PASSAGE FOR REVIEW section start

[Redhook Ale Brewery Letterhead] June 30, 2008

EX-10.8 11 a5722803ex10_8.htm EXHIBIT 10.8

Exhibit 10.8

[Redhook Ale Brewery Letterhead]

June 30, 2008


Martin Wall
Craft Brands Alliance LLC
929 North Russell Street
Portland, OR 97227


Dear Martin:

As you know, Widmer Brothers Brewing Company has agreed to merge into Redhook Ale Brewery, Incorporated (the “Merger”), and on the closing date of the Merger (the "Effective Date"), the surviving corporation will be named Craft Brewers Alliance, Inc. (the "Company").  The purpose of this letter is to confirm our understanding about your employment as the Vice President of Sales of the Company.  As of the Effective Date, this letter will supersede your existing Employment Agreement with Craft Brands Alliance LLC; provided, however, that any Long Term Bonus (as such term is used in your existing Employment Agreement) earned through December 31, 2007, will become fully vested as of the Effective Date and will continue to be paid consistent with the past practice of Craft Brands Alliance LLC and in accordance with the payment schedule attached as Exhibit A.

You will be an “at-will” employee.  Our mutual agreement regarding your salary, severance and other benefits and obligations, beginning as of the Effective Date, is set forth below.

Compensation and Benefits

Your annual base salary will initially be $162,000 (before standard tax withholdings and other payroll deductions).  Your base salary level will be reviewed annually for adjustment beginning January 1, 2009 by the Compensation Committee and its recommendation will be submitted to the Company's Board of Directors for approval.  In addition, you are entitled to participate in all of the Company’s employee benefit programs for which you are eligible, including a long-term incentive plan for executive officers to be developed by the Compensation Committee of the Board.  During the third quarter of 2008, an independent study will be conducted by an outside research firm to evaluate and propose a structure for your total compensation, including components of base salary, short term bonus and a long term incentive plan.  This research will be presented to the Compensation Committee with recommendations from the Co-CEO’s for the Committee’s and/or Board’s consideration.


You will be eligible for a yearly bonus, such bonus to be approved by the Board on recommendation of the Compensation Committee.  We anticipate that a portion of your bonus will be discretionary, and a portion will be paid upon achieving certain targets approved by the Compensation Committee or the Board.  For the period from January 1, 2008, to December 31, 2008, your target bonus will be $40,000, less the total amount, if any, that, prior to the Effective Date, is (a) paid to you as a bonus or (b) approved for payment to you as a bonus by the Compensation Committee of Craft Brands Alliance LLC.  No other bonus will be payable under your existing Employment Agreement with respect to services during 2008.

PASSAGE FOR REVIEW section end
LISTED ENTRIES section start

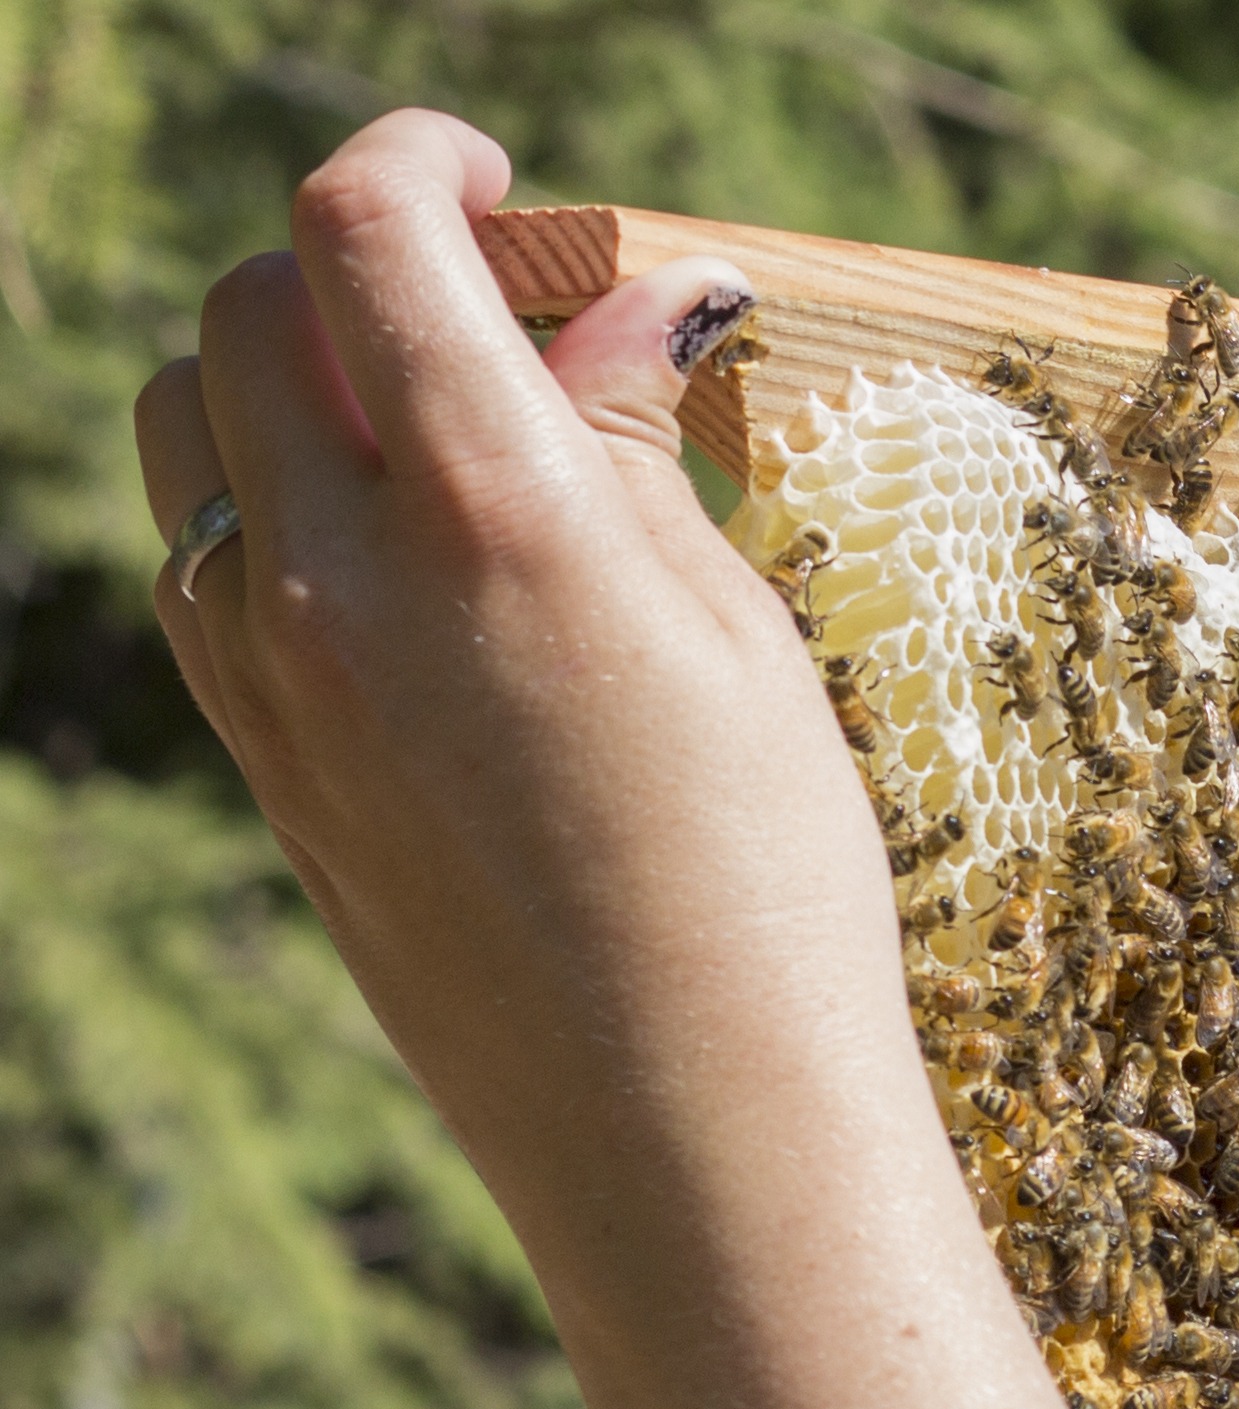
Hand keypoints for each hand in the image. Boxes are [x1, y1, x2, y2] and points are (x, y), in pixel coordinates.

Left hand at [129, 110, 918, 1274]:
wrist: (692, 1138)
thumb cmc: (769, 890)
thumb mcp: (737, 639)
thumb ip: (630, 453)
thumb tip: (605, 310)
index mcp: (492, 516)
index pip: (365, 231)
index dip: (422, 161)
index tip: (492, 180)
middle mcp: (339, 580)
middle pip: (250, 312)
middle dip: (353, 267)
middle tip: (483, 307)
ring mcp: (275, 683)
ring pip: (190, 439)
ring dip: (286, 388)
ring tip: (427, 442)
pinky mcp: (267, 771)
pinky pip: (204, 578)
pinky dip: (271, 518)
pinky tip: (400, 579)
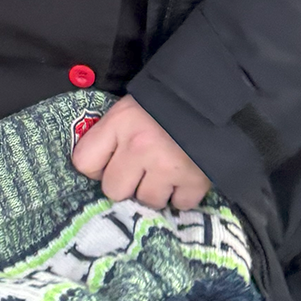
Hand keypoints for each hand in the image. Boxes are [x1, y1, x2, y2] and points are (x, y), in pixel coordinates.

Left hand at [71, 95, 210, 210]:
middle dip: (127, 184)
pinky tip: (184, 177)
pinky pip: (179, 204)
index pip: (84, 162)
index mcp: (120, 123)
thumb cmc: (166, 102)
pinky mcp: (195, 181)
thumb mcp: (131, 108)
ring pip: (147, 201)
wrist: (215, 95)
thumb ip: (110, 135)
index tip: (110, 164)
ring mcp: (167, 166)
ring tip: (166, 171)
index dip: (97, 166)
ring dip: (156, 191)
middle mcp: (139, 147)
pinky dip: (182, 195)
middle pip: (113, 190)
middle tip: (142, 170)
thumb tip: (96, 170)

LISTED ENTRIES section end

= WHAT TO DO =
a: Rewrite the employment letter, everything from "As you know, Widmer" down to "attached as Exhibit A.", putting "Combination" in place of "Merger".
b: List every specific calendar date (month, day, and year) that appears in the employment letter, counting each date once.
The items have nothing to do with the employment letter.

= RESPONSES BY ITEM NUMBER =
a:
As you know, Widmer Brothers Brewing Company has agreed to merge into Redhook Ale Brewery, Incorporated (the “Combination”), and on the closing date of the Combination (the "Effective Date"), the surviving corporation will be named Craft Brewers Alliance, Inc. (the "Company").  The purpose of this letter is to confirm our understanding about your employment as the Vice President of Sales of the Company.  As of the Effective Date, this letter will supersede your existing Employment Agreement with Craft Brands Alliance LLC; provided, however, that any Long Term Bonus (as such term is used in your existing Employment Agreement) earned through December 31, 2007, will become fully vested as of the Effective Date and will continue to be paid consistent with the past practice of Craft Brands Alliance LLC and in accordance with the payment schedule attached as Exhibit A.

b:
June 30, 2008
December 31, 2007
January 1, 2009
January 1, 2008
December 31, 2008